The second decision tree is devised to predict number of “TOTAL.NUMBER.OF.HIV.DIAGNOSES” with the variable “SEX” and “RACE.ETHNICITY” below. Comparing the RMSE and R-square results with those achieved in model 1, we see that there is essentially no improvement. RMSE moves from 105.9462 to 108.1461 and R-square moves from 0.1071033 to 0.07019709.
second_model <- rpart(TOTAL.NUMBER.OF.HIV.DIAGNOSES ~ SEX + RACE.ETHNICITY, method="anova", train)
summary(second_model)
## Call:
## rpart(formula = TOTAL.NUMBER.OF.HIV.DIAGNOSES ~ SEX + RACE.ETHNICITY,
## data = train, method = "anova")
## n= 7194
##
## CP nsplit rel error xerror xstd
## 1 0.04287737 0 1.0000000 1.0002142 0.2401039
## 2 0.01840571 1 0.9571226 0.9581364 0.2316735
## 3 0.01000000 2 0.9387169 0.9400997 0.2274470
##
## Variable importance
## RACE.ETHNICITY SEX
## 70 30
##
## Node number 1: 7194 observations, complexity param=0.04287737
## mean=20.91423, MSE=10976.63
## left son=2 (5981 obs) right son=3 (1213 obs)
## Primary splits:
## RACE.ETHNICITY splits as RLLLLLLLLLL, improve=0.04287737, (0 missing)
## SEX splits as RLL, improve=0.01303778, (0 missing)
##
## Node number 2: 5981 observations
## mean=11.14429, MSE=2212.04
##
## Node number 3: 1213 observations, complexity param=0.01840571
## mean=69.08739, MSE=51401.33
## left son=6 (404 obs) right son=7 (809 obs)
## Primary splits:
## SEX splits as RLR, improve=0.02331078, (0 missing)
##
## Node number 6: 404 observations
## mean=20.10396, MSE=2232.554
##
## Node number 7: 809 observations
## mean=93.54883, MSE=74158.76
plotcp(second_model)
par(mfrow=c(1,2)) # two plots on one page
rsq.rpart(second_model) # visualize cross-validation results
##
## Regression tree:
## rpart(formula = TOTAL.NUMBER.OF.HIV.DIAGNOSES ~ SEX + RACE.ETHNICITY,
## data = train, method = "anova")
##
## Variables actually used in tree construction:
## [1] RACE.ETHNICITY SEX
##
## Root node error: 78965872/7194 = 10977
##
## n= 7194
##
## CP nsplit rel error xerror xstd
## 1 0.042877 0 1.00000 1.00021 0.24010
## 2 0.018406 1 0.95712 0.95814 0.23167
## 3 0.010000 2 0.93872 0.94010 0.22745
plot(second_model, uniform=TRUE, main="Regression Tree for Number of HIV diagnoses")
text(second_model, use.n=TRUE, all=TRUE, cex=.8)
# make predictions
p2 <- predict(second_model, test)
# Root Mean Square Error
sqrt(mean((test$TOTAL.NUMBER.OF.HIV.DIAGNOSES - p2)^2))
## [1] 108.1461
# R-square
(cor(test$TOTAL.NUMBER.OF.HIV.DIAGNOSES, p2))^2
## [1] 0.07019709
The final model is the random forest model with all 3 predictor variables. From the results below, we can see that the percentage of variance explained with this model is about 30%, which is better than the first two models. We see that the RMSE and R-square improve significantly with the random forest model which adds extra predictors into the model.
train2 <- train
test2 <- test
third_model <- randomForest(TOTAL.NUMBER.OF.HIV.DIAGNOSES ~ Neighborhood..U.H.F. + SEX + RACE.ETHNICITY, importance = TRUE, na.action = na.omit, train2)
print(third_model)
##
## Call:
## randomForest(formula = TOTAL.NUMBER.OF.HIV.DIAGNOSES ~ Neighborhood..U.H.F. + SEX + RACE.ETHNICITY, data = train2, importance = TRUE, na.action = na.omit)

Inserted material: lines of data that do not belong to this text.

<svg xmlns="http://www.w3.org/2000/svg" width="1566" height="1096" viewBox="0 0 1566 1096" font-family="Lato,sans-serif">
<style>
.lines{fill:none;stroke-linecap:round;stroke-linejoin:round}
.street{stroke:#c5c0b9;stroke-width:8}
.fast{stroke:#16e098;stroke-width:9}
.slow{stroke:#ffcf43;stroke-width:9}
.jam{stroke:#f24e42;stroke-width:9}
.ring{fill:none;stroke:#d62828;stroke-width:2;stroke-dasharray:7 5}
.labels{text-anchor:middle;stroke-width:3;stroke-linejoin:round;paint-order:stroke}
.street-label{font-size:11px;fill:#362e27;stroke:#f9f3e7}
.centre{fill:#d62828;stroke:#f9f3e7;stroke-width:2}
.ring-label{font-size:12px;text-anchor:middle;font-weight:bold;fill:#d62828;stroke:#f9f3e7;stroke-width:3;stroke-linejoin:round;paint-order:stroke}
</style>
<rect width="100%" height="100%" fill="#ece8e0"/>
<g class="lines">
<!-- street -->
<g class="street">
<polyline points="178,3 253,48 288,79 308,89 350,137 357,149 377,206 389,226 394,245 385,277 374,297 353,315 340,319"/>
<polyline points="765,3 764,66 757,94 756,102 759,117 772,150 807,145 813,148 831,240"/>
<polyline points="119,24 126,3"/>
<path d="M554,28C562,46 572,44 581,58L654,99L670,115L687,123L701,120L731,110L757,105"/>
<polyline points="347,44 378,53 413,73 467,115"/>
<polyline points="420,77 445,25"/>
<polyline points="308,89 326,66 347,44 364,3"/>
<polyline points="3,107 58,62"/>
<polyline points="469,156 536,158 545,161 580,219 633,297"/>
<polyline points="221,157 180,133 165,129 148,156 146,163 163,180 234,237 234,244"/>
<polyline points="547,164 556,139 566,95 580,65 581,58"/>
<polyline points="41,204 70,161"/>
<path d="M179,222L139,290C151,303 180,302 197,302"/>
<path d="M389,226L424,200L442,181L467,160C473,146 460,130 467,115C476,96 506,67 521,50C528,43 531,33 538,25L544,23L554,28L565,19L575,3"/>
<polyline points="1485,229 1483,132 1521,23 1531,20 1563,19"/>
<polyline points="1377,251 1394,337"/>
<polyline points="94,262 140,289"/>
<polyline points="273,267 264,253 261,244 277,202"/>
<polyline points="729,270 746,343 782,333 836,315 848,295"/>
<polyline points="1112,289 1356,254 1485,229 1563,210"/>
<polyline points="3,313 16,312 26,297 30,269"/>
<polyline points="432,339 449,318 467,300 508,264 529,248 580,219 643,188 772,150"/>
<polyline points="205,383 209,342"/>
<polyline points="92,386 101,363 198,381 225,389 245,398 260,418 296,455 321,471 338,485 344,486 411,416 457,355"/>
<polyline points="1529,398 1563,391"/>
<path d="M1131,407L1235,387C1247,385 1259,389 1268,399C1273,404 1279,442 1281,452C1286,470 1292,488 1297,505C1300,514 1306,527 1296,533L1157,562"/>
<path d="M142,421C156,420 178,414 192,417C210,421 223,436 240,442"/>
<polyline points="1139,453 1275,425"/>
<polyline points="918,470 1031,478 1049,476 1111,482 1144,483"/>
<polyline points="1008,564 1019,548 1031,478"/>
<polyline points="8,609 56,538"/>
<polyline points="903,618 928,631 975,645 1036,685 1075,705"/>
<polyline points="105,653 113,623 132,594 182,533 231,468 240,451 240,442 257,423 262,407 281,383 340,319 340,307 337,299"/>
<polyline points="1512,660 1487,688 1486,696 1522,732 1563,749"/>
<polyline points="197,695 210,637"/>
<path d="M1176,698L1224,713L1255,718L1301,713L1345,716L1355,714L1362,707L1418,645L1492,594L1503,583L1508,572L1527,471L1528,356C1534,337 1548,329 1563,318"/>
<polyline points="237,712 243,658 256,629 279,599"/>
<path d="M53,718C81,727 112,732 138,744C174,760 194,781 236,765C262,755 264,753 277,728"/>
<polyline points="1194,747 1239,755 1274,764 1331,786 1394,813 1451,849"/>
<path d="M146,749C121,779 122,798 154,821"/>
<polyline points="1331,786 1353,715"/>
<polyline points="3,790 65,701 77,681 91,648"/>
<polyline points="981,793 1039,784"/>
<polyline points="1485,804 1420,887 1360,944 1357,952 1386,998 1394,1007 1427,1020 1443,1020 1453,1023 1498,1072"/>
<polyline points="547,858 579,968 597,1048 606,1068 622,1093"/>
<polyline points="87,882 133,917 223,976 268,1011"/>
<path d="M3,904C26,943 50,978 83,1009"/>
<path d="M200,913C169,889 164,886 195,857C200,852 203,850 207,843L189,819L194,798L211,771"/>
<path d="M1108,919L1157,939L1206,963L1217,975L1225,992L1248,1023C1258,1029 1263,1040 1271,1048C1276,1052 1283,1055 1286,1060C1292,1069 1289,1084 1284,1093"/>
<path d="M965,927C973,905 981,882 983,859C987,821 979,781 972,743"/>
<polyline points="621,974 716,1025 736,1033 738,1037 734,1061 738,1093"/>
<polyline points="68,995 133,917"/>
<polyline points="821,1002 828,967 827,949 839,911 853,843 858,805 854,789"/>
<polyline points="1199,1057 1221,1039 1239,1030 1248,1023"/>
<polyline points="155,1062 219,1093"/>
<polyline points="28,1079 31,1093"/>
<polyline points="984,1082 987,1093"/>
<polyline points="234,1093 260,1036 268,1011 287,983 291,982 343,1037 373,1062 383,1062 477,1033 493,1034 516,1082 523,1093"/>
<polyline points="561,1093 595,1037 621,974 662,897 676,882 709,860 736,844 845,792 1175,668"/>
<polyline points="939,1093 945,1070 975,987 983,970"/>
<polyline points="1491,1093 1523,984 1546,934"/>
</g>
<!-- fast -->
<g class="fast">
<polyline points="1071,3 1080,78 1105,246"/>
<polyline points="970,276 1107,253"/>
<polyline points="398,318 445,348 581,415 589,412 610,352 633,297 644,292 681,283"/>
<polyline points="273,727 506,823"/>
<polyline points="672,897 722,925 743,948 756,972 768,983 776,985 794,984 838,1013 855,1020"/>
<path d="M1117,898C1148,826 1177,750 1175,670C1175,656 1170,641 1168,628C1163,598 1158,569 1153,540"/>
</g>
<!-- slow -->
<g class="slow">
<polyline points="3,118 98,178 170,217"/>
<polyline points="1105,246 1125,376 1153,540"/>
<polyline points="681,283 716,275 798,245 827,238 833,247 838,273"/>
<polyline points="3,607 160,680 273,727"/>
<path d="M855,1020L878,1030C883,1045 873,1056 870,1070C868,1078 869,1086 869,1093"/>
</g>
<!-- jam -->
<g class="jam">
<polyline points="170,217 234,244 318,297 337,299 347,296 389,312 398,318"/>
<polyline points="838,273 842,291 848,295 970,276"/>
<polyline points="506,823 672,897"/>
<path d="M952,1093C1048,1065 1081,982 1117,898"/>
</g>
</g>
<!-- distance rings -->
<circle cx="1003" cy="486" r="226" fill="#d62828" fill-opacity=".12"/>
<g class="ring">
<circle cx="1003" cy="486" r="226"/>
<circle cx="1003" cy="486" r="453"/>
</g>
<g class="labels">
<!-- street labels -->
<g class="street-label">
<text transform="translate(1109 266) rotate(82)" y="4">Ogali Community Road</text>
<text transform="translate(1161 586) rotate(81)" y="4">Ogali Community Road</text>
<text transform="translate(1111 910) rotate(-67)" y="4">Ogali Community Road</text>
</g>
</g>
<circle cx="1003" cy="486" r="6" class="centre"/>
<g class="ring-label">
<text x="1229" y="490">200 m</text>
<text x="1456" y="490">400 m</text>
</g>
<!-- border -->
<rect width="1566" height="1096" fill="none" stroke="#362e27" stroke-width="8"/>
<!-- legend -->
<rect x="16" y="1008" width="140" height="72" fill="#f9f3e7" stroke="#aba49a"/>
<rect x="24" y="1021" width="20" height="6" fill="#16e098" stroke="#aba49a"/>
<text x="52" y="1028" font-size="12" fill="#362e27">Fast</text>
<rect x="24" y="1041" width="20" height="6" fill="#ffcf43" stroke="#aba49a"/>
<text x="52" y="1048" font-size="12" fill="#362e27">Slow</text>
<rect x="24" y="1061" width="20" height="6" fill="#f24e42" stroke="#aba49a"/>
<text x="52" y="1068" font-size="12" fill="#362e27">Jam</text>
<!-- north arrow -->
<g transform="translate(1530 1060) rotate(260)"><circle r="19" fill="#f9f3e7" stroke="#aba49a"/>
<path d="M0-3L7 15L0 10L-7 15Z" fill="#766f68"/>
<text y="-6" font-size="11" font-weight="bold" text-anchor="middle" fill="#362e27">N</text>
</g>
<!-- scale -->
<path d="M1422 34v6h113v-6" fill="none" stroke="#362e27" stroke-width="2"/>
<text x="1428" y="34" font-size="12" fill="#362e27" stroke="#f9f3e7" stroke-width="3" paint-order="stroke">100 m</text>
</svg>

## Type of random forest: regression
## Number of trees: 500
## No. of variables tried at each split: 1
##
## Mean of squared residuals: 7768.409
## % Var explained: 29.23
plot(third_model)
# make predictions
p3 <- predict(third_model, test2)
# Root Mean Square Error
sqrt(mean((test2$TOTAL.NUMBER.OF.HIV.DIAGNOSES - p3)^2))
## [1] 93.85277
# R-square
(cor(test2$TOTAL.NUMBER.OF.HIV.DIAGNOSES, p3))^2
## [1] 0.3762122
Based upon running the two decision trees and the random forest, the random forest model with three predictors appears to be the best model but it could be due to over fitting. Even though it’s complex, I would choose the random forest model due to the better fit.

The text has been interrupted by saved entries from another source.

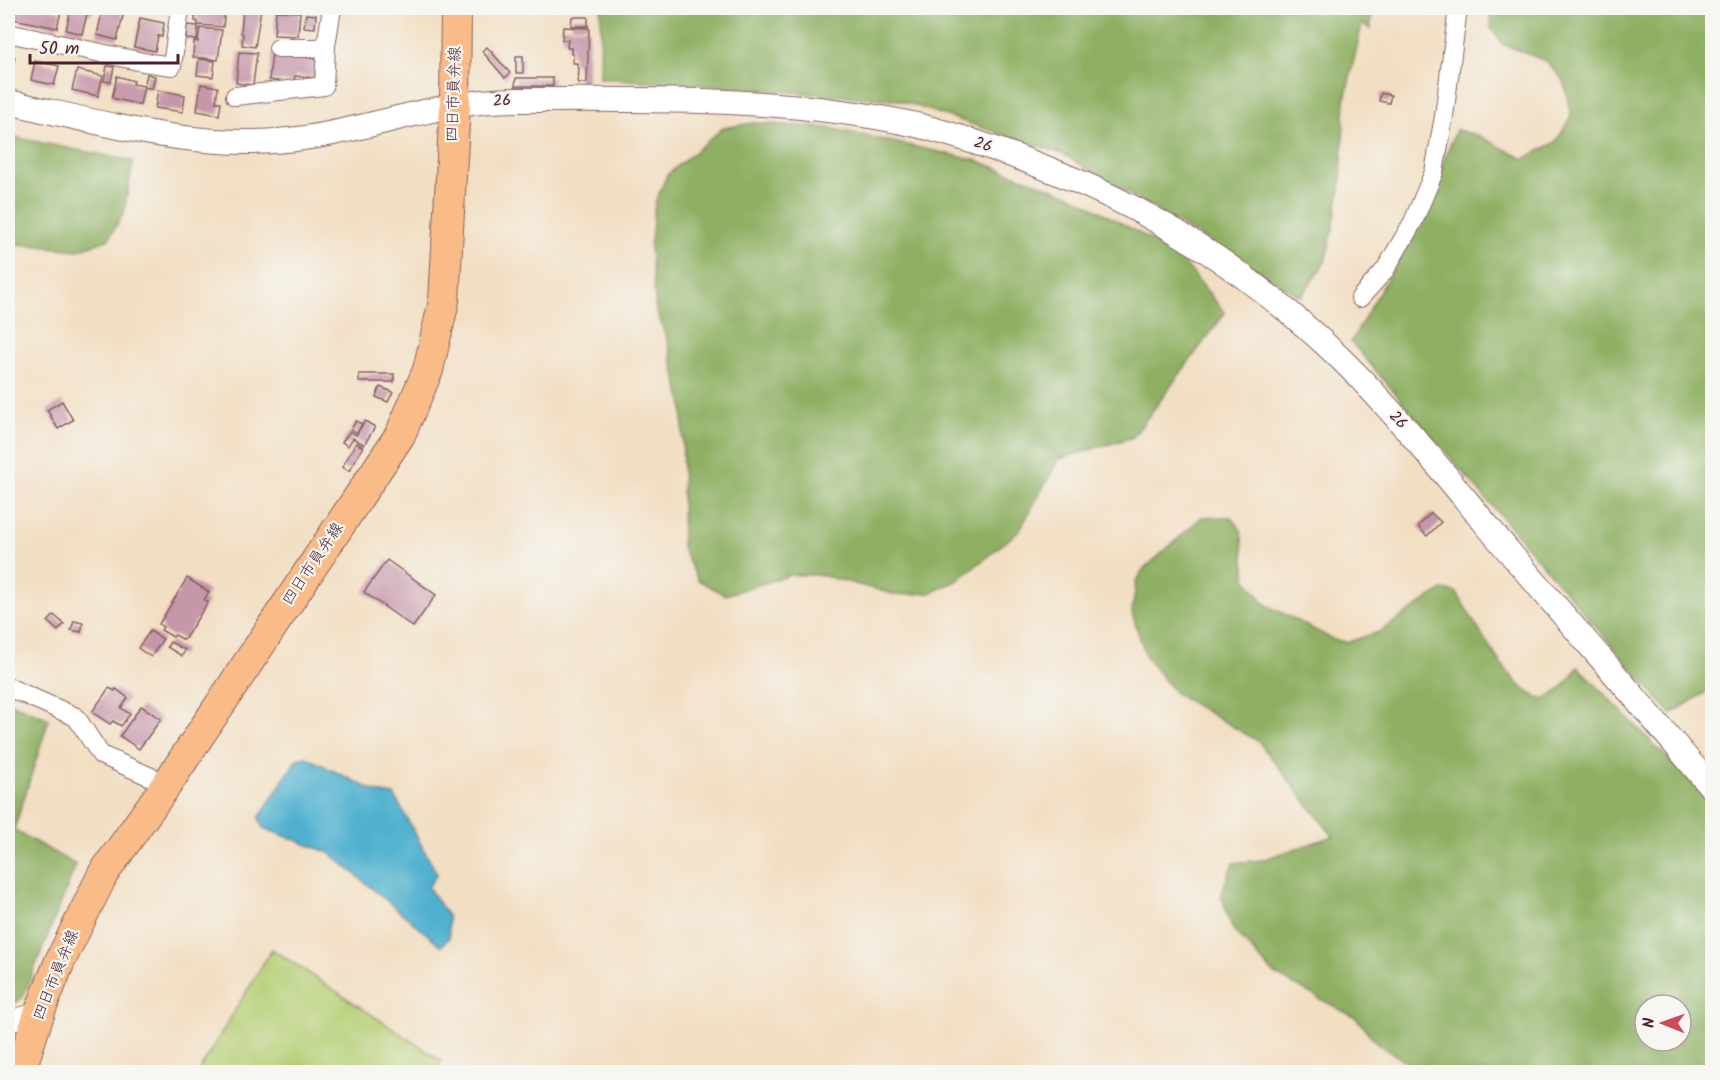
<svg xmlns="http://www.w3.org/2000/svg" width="1720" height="1080" viewBox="0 0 1720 1080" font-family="Kalam,'Klee One',sans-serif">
	<rect width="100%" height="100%" fill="#f6f6f2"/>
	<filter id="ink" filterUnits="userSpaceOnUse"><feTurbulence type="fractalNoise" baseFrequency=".0167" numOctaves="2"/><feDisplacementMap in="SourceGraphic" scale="12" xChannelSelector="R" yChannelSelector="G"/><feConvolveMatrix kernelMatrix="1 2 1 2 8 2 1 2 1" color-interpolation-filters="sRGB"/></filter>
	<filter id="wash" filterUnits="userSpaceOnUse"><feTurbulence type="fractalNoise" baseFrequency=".008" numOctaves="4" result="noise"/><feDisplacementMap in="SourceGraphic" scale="24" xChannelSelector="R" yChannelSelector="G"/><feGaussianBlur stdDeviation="1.35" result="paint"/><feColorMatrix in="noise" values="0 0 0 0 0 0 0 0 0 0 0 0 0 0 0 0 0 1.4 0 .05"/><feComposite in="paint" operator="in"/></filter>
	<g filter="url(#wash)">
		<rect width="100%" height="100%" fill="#f2dfc3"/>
		<path fill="#b4cd72" stroke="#7f764e" stroke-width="1.5" d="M272,949l170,112 -6,11h-238z"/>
		<g fill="#8fb064" stroke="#6c6848" stroke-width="1.5" fill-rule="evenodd">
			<path d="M601,8h770v21l-9,-5 -17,75 -4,82 -8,49 -8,32 -24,35 -238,-143 -165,-54 -298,-22z"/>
			<path d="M1490,8h222v680l-41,26 -320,-372 68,-119 37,-93 21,5 47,24 32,-17 15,-26 -7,-35 -18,-20 -44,-17 -11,-16z"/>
			<path d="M753,123l77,5 145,32 100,37 103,58 47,58 -92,124 -74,22 -40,72 -61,49 -28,13 -33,2 -76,-20h-31l-65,20 -27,-15 -16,-32 1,-142 -16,-67 -11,-29 -6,-62 5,-45 12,-28 56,-47z"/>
			<path d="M8,136l125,25 -9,51 -16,28 -30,10 -70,-7z"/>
			<path d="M1202,517h29l10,13 5,49 19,25 69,36 14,2 31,-10 63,-42 14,2c14,22 60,109 88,106 15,-2 26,-20 34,-31l134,137v268h-291l-44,-29 -21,-25 -82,-44 -42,-46 -11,-33 12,-32 29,-3 71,-24 -75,-95 -82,-47 -30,-37 -14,-44 4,-30 6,-12zM1645,1005h36v36h-36z"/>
			<path d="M8,702l41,17 -35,111 62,35 -53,132 -15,12z"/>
		</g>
		<path fill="#50b1cf" stroke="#4d687d" stroke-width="1.5" d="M306,757l70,35 18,3 43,79 -9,13 20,29 1,22 -8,8 -111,-93 -67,-25 -4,-10 38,-59z"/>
		<g id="blocks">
			<g fill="#c696a9">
				<path d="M8,8h44v1l9,2 -4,17 -49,-10z"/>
				<path d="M71,8h22l-2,7 -4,-1 -5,20 -16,-4z"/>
				<path d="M103,8h22l-8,32 -20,-5z"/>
				<path d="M196,8h29l-2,19 -25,-2v-3l-3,-1z"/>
				<path d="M243,8l18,1 -6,38 -13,-2 1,-11 -2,-1z"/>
				<path d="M276,11l24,1 -2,24 -24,-1z"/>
				<path d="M306,14l10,1 -1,13 -11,-1z"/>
				<path d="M572,17h16v9h-17z"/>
				<path d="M140,18l24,5 -2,14 -4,-1 -3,15 -21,-4z"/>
				<path d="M187,25l11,1 -1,14 -11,-1z"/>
				<path d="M563,27l26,1 -2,55h-9l1,-15 -2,-1v-4h-4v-9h-2v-6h-4l1,-8h-6z"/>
				<path d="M200,28l22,2 -4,30 -25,-3 1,-16 4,1z"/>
				<path d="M487,47l23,26 -5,5 -23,-27z"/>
				<path d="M239,52l18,1 -4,32 -17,-2z"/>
				<path d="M272,53l45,6 -2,19 -20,-2 -2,7 -24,-3z"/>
				<path d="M8,56l7,1 -5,19 -2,-1z"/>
				<rect x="516" y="56" width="7" height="17"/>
				<path d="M199,59l16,2 -2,16 -16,-2z"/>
				<path d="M35,61l24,5 -5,19 -23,-5z"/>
				<path d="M107,66l7,1 -3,15 -7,-1z"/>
				<path d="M77,70l26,6 -5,20 -26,-6z"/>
				<path d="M147,74l8,2 -3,13 -8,-2z"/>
				<path d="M117,76l17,5 -1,3 11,2 -4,19 -28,-7z"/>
				<path d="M516,78h37v8h-38z"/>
				<path d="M201,84l17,3 -2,15h5l-2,13 -22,-4z"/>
				<path d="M158,90l27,5 -2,17 -28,-4z"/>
				<path d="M1381,93l10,2 -2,8 -10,-2z"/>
				<rect x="359" y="374" width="35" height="8"/>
				<path d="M380,387l13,5 -5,10 -12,-5z"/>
				<path d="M62,401l11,19 -15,9 -11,-19z"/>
				<path d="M356,421l6,3 -5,9 -6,-4z"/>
				<path d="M365,421l10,6 -11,18 -11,-7 -5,8 -6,-4 8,-11 6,4z"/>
				<path d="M356,443l7,4 -14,24 -7,-4z"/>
				<path d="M1431,513l10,9 -14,14 -8,-8v-3z"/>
				<path d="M387,560l49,35 -23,32 -49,-35z"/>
				<path d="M187,578l22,14 -5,8 4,2 -24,38 -9,-5 -2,2 -12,-7 2,-3 -4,-3z"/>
				<path d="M54,615l10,9 -6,7 -10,-9z"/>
				<path d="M74,621l9,2 -2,9 -10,-2z"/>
				<path d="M150,631l13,8 -12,18 -13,-9z"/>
				<path d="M170,642l15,8 -3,6 -15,-9z"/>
				<path d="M109,688l6,3 1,-2 12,9 -7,10 9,6 -9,12 -8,-5 -3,3 -18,-12z"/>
				<path d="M141,706l20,13 -22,30 -19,-13z"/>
			</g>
		</g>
	</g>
	<g filter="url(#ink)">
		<use href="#blocks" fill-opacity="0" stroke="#856260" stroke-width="1.5"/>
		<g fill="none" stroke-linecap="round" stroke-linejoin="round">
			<g stroke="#856260" stroke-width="20">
				<g id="minor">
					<path d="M8,33l135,29 29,4 8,-58"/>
					<path d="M278,48h38l10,-2"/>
					<path d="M235,96l89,-10 2,-40 6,-38"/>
					<path d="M1360,298l25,-28 28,-48 21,-50 10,-56 14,-108"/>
					<path d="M8,687l68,30 25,38 66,29"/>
					<path d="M8,1025l11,-8 21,-6"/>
				</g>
			</g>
			<g stroke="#856260" stroke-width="26">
				<path id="tertiary" d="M8,102c100,22 200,52 303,35 69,-11 134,-37 205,-37 132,0 266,-4 396,24 39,9 76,22 113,36 122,45 224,110 317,200 59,58 110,124 163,187 69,81 139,160 207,241"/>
			</g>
			<g stroke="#856260" stroke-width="32">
				<path id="primary" d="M20,1072l20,-61 20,-50 43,-87 64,-90 233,-349 28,-65 16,-69 11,-196 1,-97"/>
			</g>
			<use href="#minor" stroke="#fff" stroke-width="18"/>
			<use href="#tertiary" stroke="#fff" stroke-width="24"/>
			<use href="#primary" stroke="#f9bc89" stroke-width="30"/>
		</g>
	</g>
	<g text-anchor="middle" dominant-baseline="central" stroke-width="4.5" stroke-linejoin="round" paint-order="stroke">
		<g font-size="16" fill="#4a1f2b" stroke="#f6f6f2">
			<text transform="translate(454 94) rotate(-88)">四日市員弁線</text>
			<text transform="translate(502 101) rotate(-3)">26</text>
			<text transform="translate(983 145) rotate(19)">26</text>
			<text transform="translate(1398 420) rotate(47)">26</text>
			<text transform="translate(313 564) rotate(-56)">四日市員弁線</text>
			<text transform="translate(56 975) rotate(-68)">四日市員弁線</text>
		</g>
	</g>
	<rect width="1720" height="1080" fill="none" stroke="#f6f6f2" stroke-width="30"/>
	<g transform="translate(1663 1023) rotate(271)"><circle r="28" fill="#f6f6f2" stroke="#b1a0a2" stroke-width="1.5"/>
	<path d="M0-4.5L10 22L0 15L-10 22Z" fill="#d1495b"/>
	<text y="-9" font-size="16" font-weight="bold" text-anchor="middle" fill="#4a1f2b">N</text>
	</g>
	<path d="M30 54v9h148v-9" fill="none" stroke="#4a1f2b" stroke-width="3"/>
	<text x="39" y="54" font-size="18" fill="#4a1f2b" stroke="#f6f6f2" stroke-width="4.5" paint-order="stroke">50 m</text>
</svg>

Additionally, based on real cases where decision trees have gone “wrong”, machine learning algorithm version of decision tree appears to be simpler than actually drawing a tree. The machine-learning version allows the user to interpret the results in a simpler way than the visual depiction of an actual tree would. As decisions become more complex with more nodes, algorithm can help simplify the results.